The Homecoming is what would now be called a YA book about the return of the dinosaurs from outer space where they're been hiding out for the past seventy million years and have now decided they want their planet back. The fact that they're descended from terrestrial dinos is meant to be something of a surprise, so the Alan Clark illustrations are a little misplaced. It's a nice story, but just a little thin; I really preferred the shorter novelette version that appeared in Asimov's SF Magazine and then in his collection It Came From Schenectady.
Warning: I am going to violate my own no snark rule and be super-blunt and tell you exactly what I think about this book.
It was hard to believe that Barry Longyear, the author of “Infinity Hold” and “Sea of Glass”, both of which I LOVE (love love), penned this banal, super-white-bread tale of dinosaurs arriving in their spaceships to reclaim the Earth they left so long ago. It read like the script of one of those cheesy ‘Amazing Stories’ or ‘Outer Limits’ television shows from the 80s. The illustrations were pretty awful, too. The dinosaurs looked like creepy anorexic chickens and the human protagonist was a strange boxy capsule with legs. Don’t get me started on the two-dimensional, clichéd, 80s characters. Of course the humans win, despite the Nitolan’s overwhelming superior technology (or telekinesis, I couldn’t really understand), because the dinosaurs don’t understand humor… Wait, What?
The generous white borders around the text, the illustrations, and blank pages still barely make this story long enough to be a book. Rightfully, it belongs in an anthology. A really dated anthology that no one will ever read again and ends up gathering dust on a shelf in Goodwill. Seriously Longyear, did you really write this?
Not as epic as the descriptions make it sound, but still a good story.
I get the feeling the identity of the Nitolans as dinosaurs was supposed to be a surprise as the word dinosaur only shows up in the very last sentence, but all the summaries of the book mention dinosaurs. I suspect this story was originally published in a pulp magazine where the reveal at the end would be more surprising.

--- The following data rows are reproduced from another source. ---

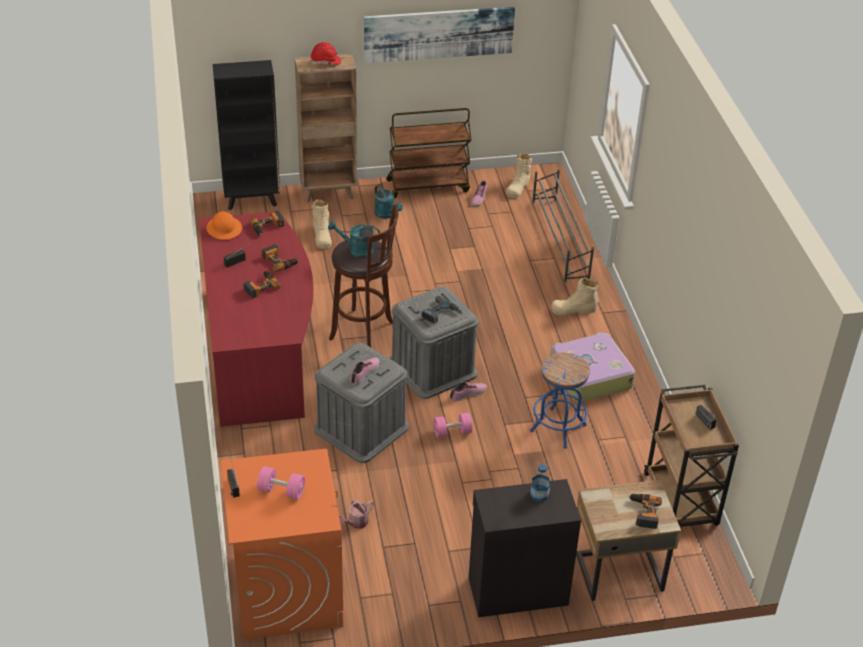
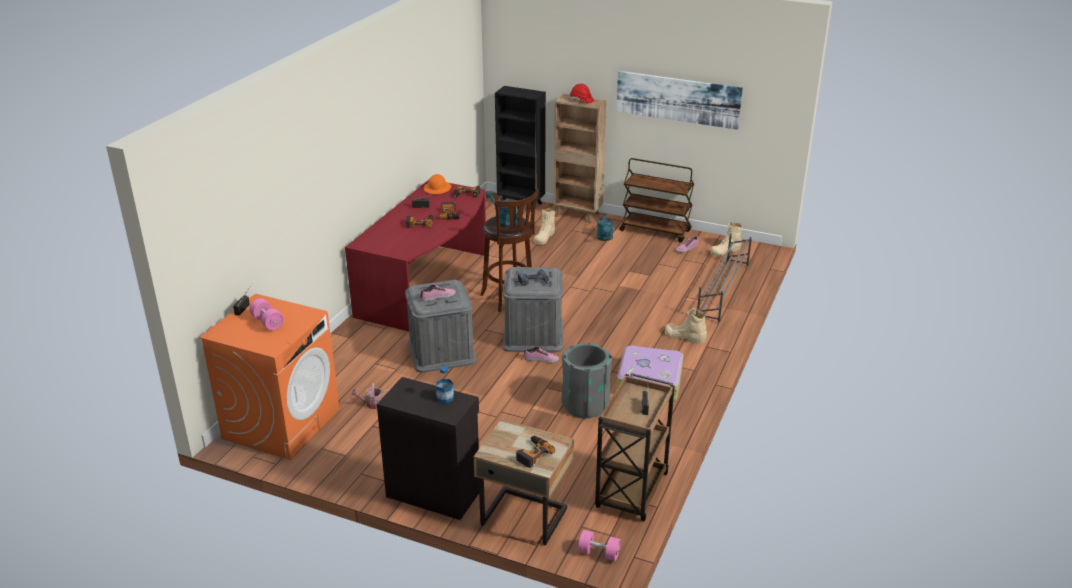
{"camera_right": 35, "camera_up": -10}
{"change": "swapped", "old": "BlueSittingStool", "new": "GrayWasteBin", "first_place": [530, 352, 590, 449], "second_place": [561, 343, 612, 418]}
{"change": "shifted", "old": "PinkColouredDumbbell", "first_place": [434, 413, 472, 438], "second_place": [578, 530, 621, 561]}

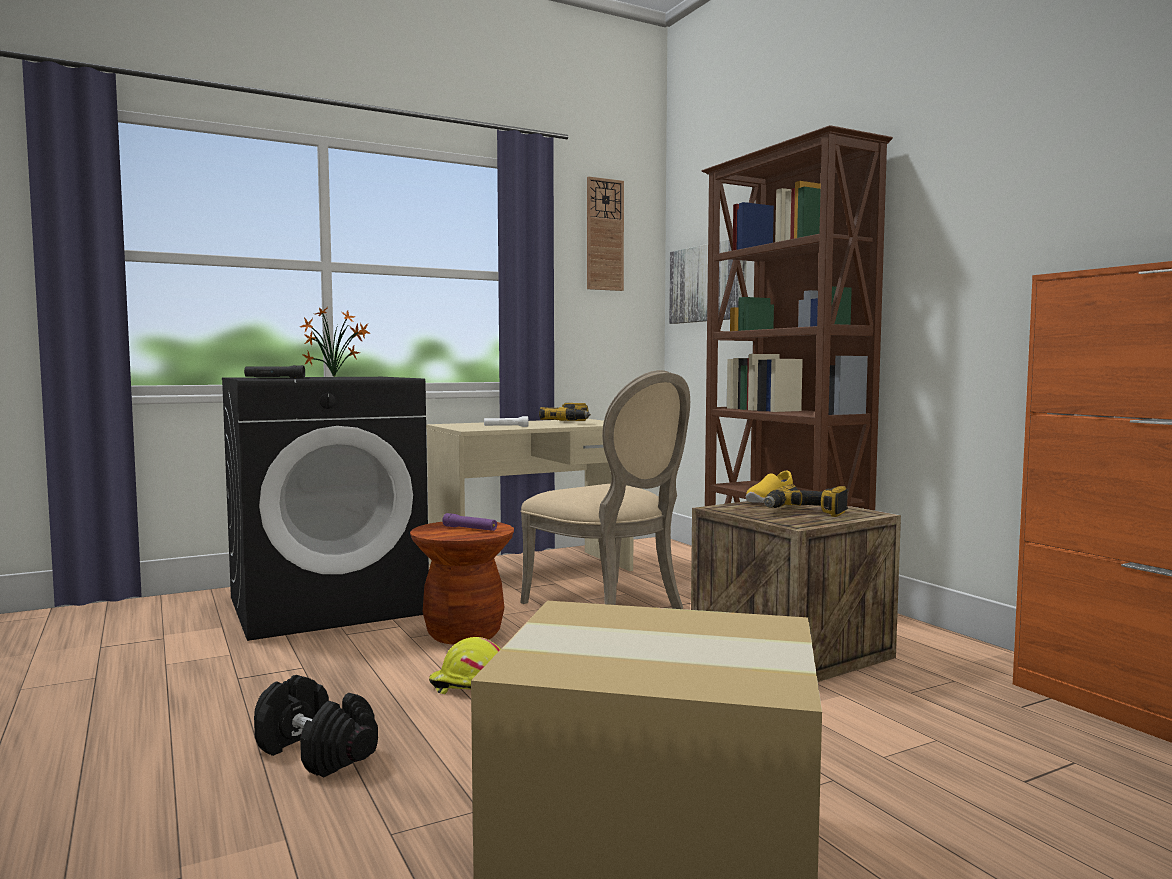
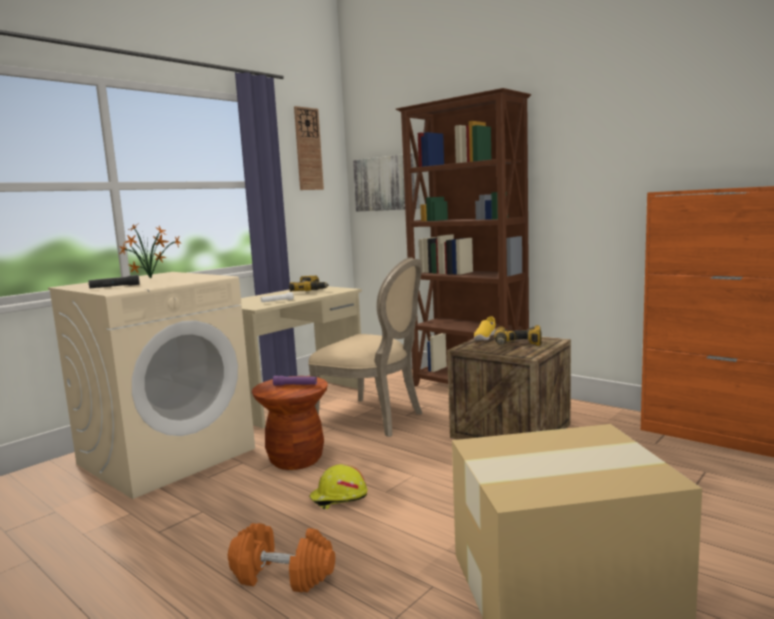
{"camera_right": -20, "camera_up": 5}
{"change": "repainted", "old": "BlackColouredWashingMachine", "new": "BeigeWashingMachine", "first_place": [222, 377, 429, 641], "second_place": [48, 272, 255, 499]}
{"change": "repainted", "old": "BlackColouredDumbbell", "new": "OrangeDumbbell", "first_place": [254, 675, 378, 777], "second_place": [228, 523, 335, 592]}

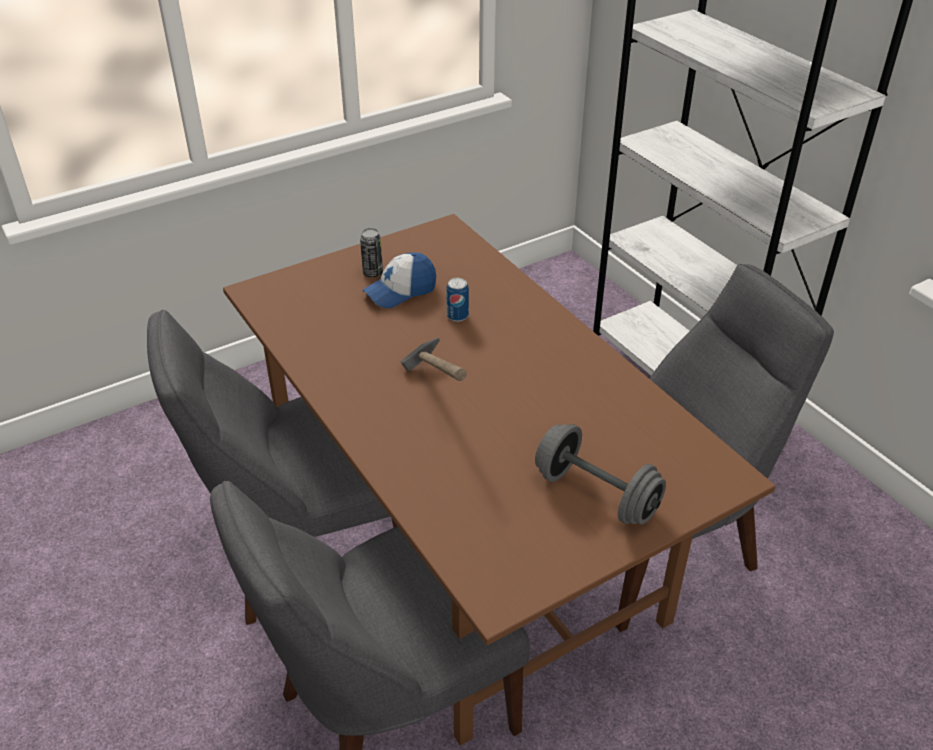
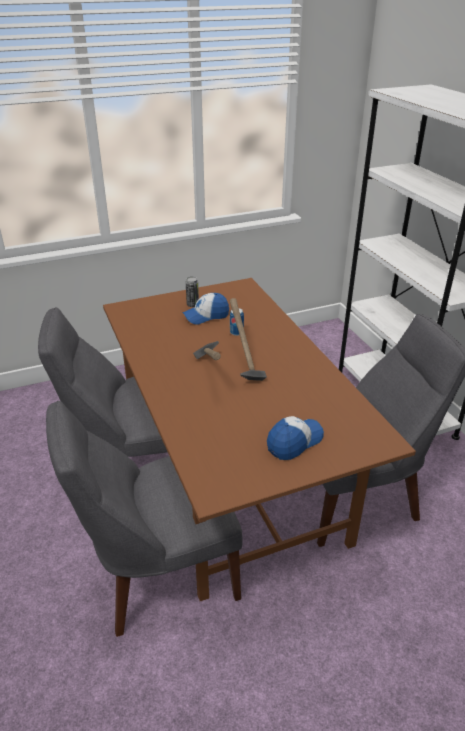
{"camera_right": 10, "camera_up": -5}
{"change": "new", "new": "Hammer", "second_place": [230, 298, 267, 381]}
{"change": "swapped", "old": "GrayDumbbell", "new": "BaseballCap", "first_place": [535, 424, 666, 525], "second_place": [267, 416, 324, 460]}

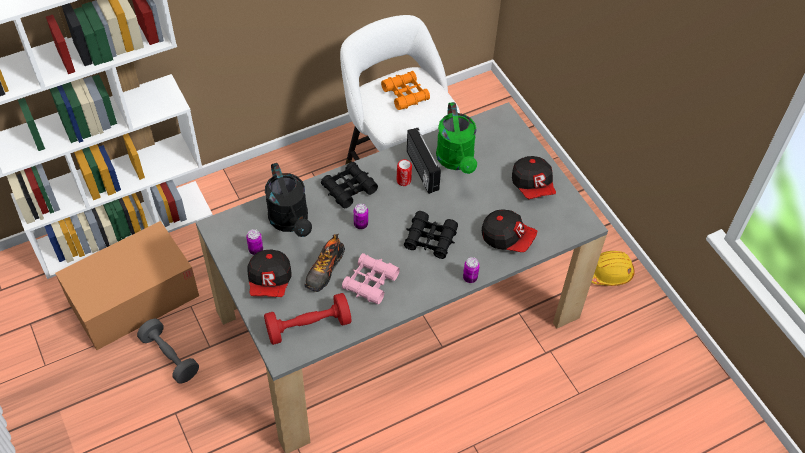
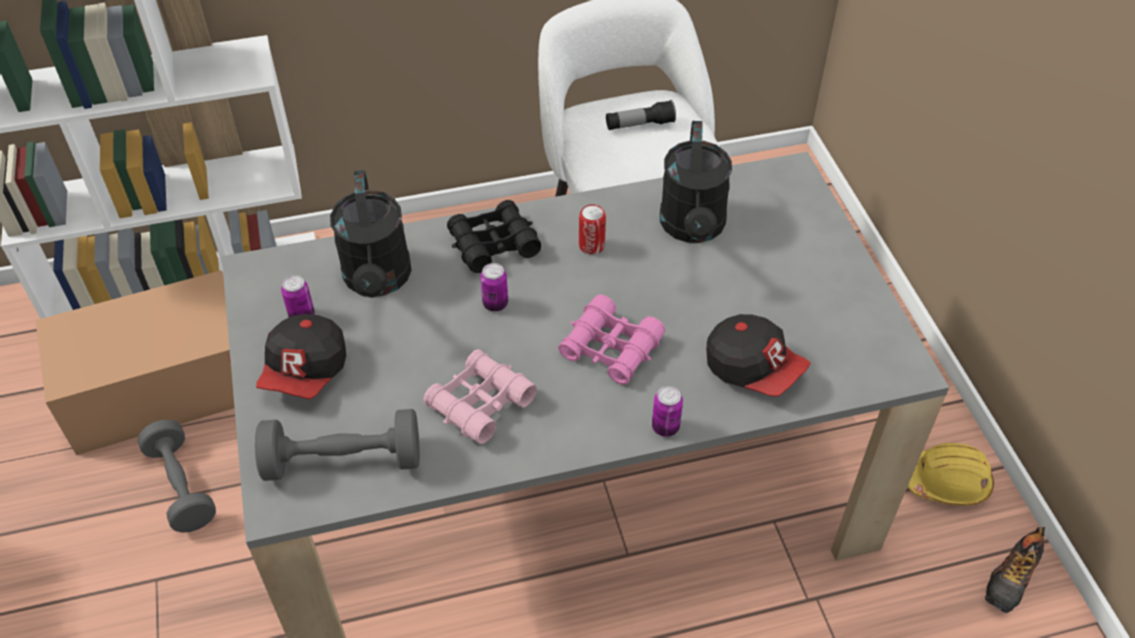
{"camera_right": 15, "camera_up": -5}
{"change": "repainted", "old": "RedDumbbell", "new": "GrayDumbbell", "first_place": [264, 293, 351, 345], "second_place": [255, 409, 420, 481]}
{"change": "repainted", "old": "BlackColouredPairOfBinoculars", "new": "PinkColouredPairOfBinoculars", "first_place": [404, 211, 458, 259], "second_place": [558, 294, 665, 385]}
{"change": "swapped", "old": "OrangePairOfBinoculars", "new": "Flashlight", "first_place": [381, 71, 430, 110], "second_place": [606, 100, 676, 130]}
{"change": "repainted", "old": "GreenishWateringCan", "new": "BlackColouredWateringCan", "first_place": [436, 102, 477, 174], "second_place": [660, 121, 732, 243]}
{"change": "shifted", "old": "ItemOfFootwear", "first_place": [304, 234, 345, 292], "second_place": [985, 527, 1045, 613]}
{"change": "gone", "old": "RadioReceiver", "first_place": [407, 128, 441, 194]}
{"change": "gone", "old": "BaseballCap", "first_place": [512, 156, 556, 199]}

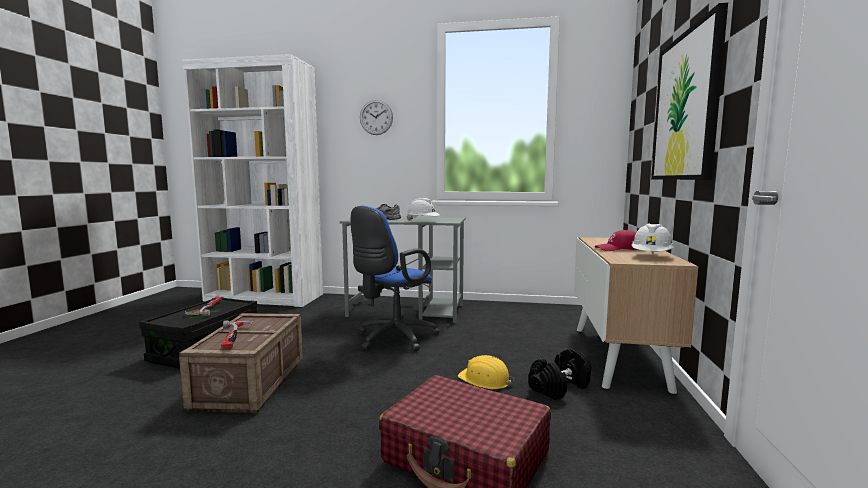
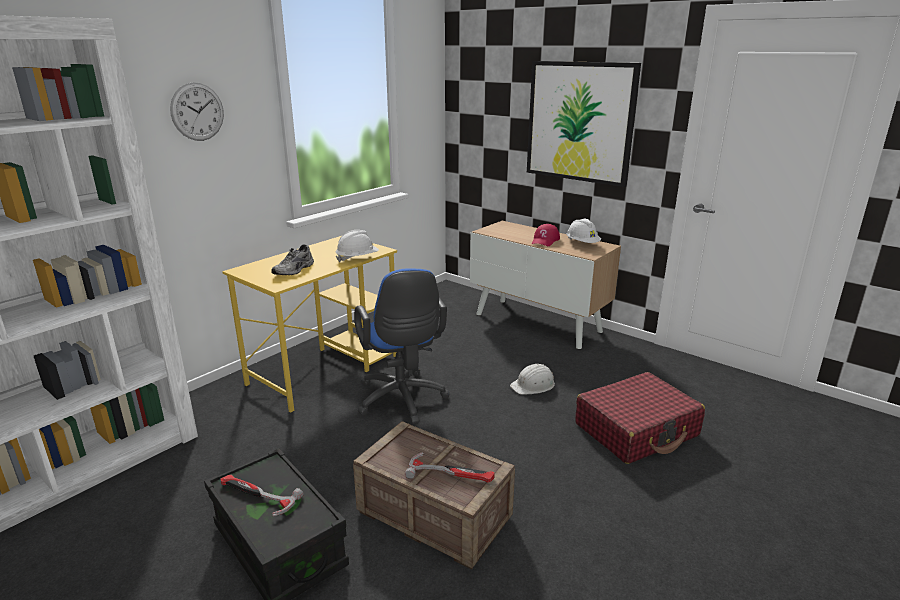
{"camera_right": -60, "camera_up": 15}
{"change": "repainted", "old": "GrayDesk", "new": "YellowDesk", "first_place": [340, 217, 466, 323], "second_place": [222, 236, 397, 413]}
{"change": "repainted", "old": "YellowSafetyHelmet", "new": "WhitishSafetyHelmet", "first_place": [458, 355, 514, 389], "second_place": [510, 364, 555, 395]}
{"change": "gone", "old": "BlackColouredDumbbell", "first_place": [528, 348, 591, 400]}

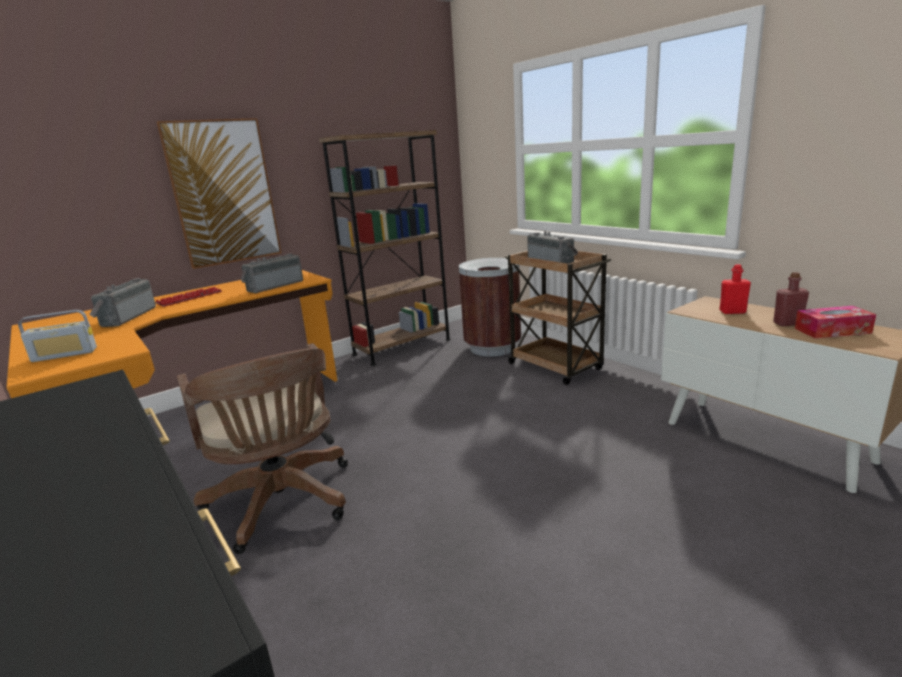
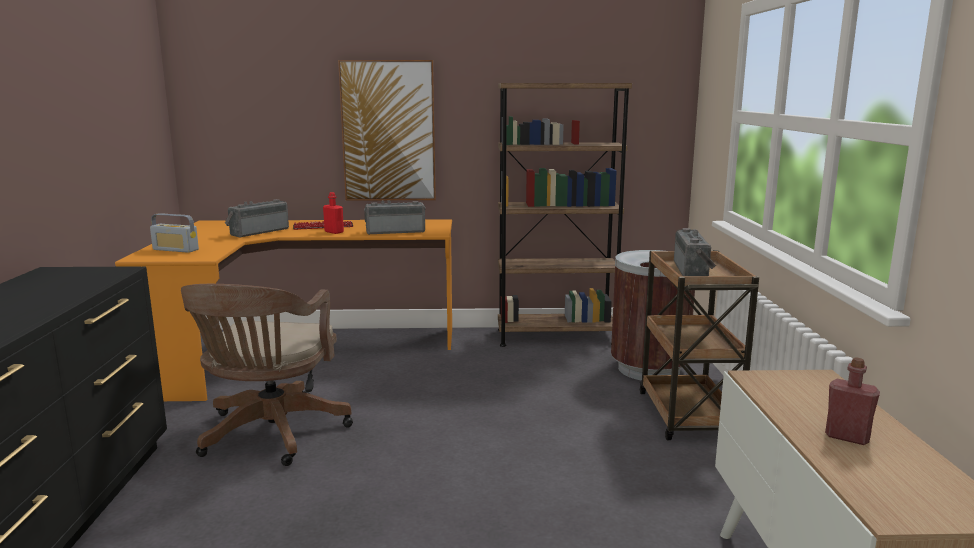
{"camera_right": 35, "camera_up": -5}
{"change": "shifted", "old": "RedBeverageBottle", "first_place": [720, 264, 751, 314], "second_place": [323, 192, 344, 234]}
{"change": "gone", "old": "TissueBox", "first_place": [795, 306, 876, 338]}

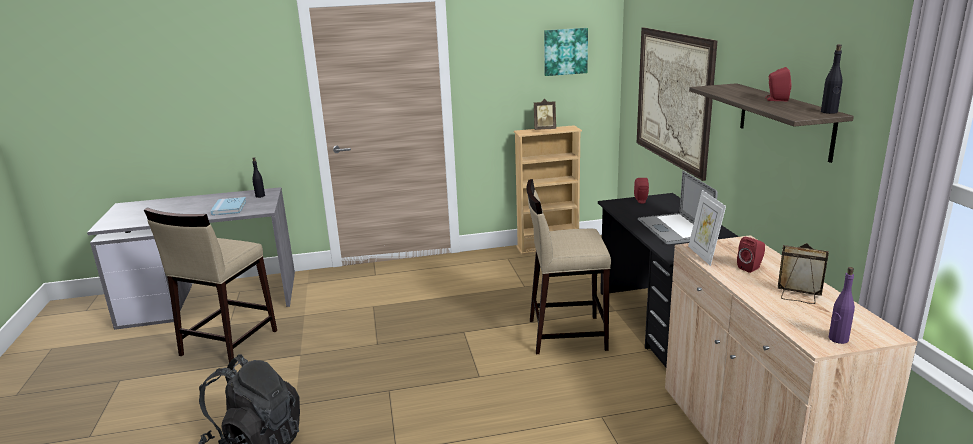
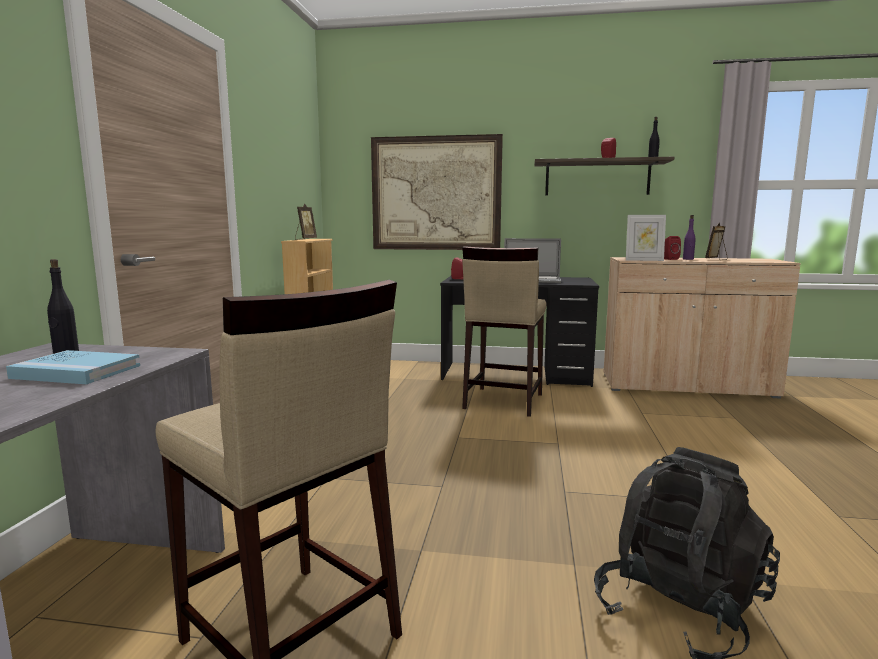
{"camera_right": -70, "camera_up": -10}
{"change": "shifted", "old": "PurpleColouredBeverageBottle", "first_place": [829, 267, 855, 344], "second_place": [683, 215, 696, 260]}
{"change": "gone", "old": "Picture", "first_place": [544, 28, 588, 76]}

The Homecoming is a typical old fashion sci-fi novel that practically has no scientific detail but full of arrogance for human race and wishful self-centered thinking about our place in the universe. With dull characters from midwest "perfect white people family" in 1970s and laughable plots, I conclude the book as a long and silly fairy tale.
I read this book decades ago and rated it three stars. I've now changed my rating to four stars because the story has stayed with me, like a tattoo on my mind.